Tier 2 VRS Further Improves Performance in Gears 5 and Gears Tactics
VRS, or Variable Rate Shading, was featured in both Gears 5 and Gears Tactics with its Tier 1 implementation. In a new blog post published on the DirectX 12 developer site, Chris Wallis (Senior Software Engineer at The Coalition) explained that both games have now had their VRS implementation upgraded to Tier 2, enabling even better performance. During the tests, The Coalition noticed a 14% performance boost in Gears Tactics when using a 6900XT GPU at 4K with Insane Settings and Quality VRS.

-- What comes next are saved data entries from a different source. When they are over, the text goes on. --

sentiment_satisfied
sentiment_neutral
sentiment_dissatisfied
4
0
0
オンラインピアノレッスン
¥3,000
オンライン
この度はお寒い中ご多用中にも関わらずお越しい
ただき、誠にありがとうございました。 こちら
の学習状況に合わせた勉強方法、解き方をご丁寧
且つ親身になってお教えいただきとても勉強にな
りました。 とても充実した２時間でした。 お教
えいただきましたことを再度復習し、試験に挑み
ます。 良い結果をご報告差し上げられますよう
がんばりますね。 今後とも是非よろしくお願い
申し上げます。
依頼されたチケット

Tier 2 VRS is available on all hardware supporting DirectX 12 Ultimate, including Xbox Series X|S, AMD Radeon RX 6000 Series graphics cards, and NVIDIA GeForce RTX 20 Series and 30 Series GPUs.
VRS for different rendering passes
This is a list of passes that we applied VRS to:
- Base Pass: Renders all opaque meshes
- Screen Space Ambient Occlusion: Use screen-space information to approximate areas that should receive less light due to occlusion.
- Lighting: Calculate lighting for all light sources on the visible opaque meshes.
- Screen Space Global Illumination: Use screen-space information to calculate bounced lighting.
- Screen Space Reflections: Use screen-space information for creating reflections.
- SSR Temporal AA: Anti-aliasing for the results of the Screen Space Reflection pass.
- Translucency: Renders all translucent meshes.
Many of the above match the same passes we applied VRS to in Gears Tactics with our Tier 1 implementation, but one interesting pass to call out is Translucency. Tier 1 VRS applied to Translucency caused artifacts too severe to apply VRS due to the reliance on translucency for some UI effects. However, with the extra control enabled in Tier 2, we were able to bring back VRS to Translucency. Tier 2 VRS ensured UI elements in the translucency pass maintain their crispness while particles, like dust are good candidates for coarse shading.
For PC we allowed VRS to be tuned with 3 different video settings: Quality, Balanced, and Performance. Quality matches what is used by default on Xbox Series X|S and targets no perceptual impact. Balanced similarly targets a minimal amount of perceptual difference, but under scrutiny may show some differences in favor of extra performance. Performance is an aggressive use of VRS that makes some visible compromises but gets back the most performance.
So far, not many games have implemented Variable Rate Shading in general, let alone its Tier 2 version. However, we do already know that Ubisoft's Far Cry 6 will feature support for it.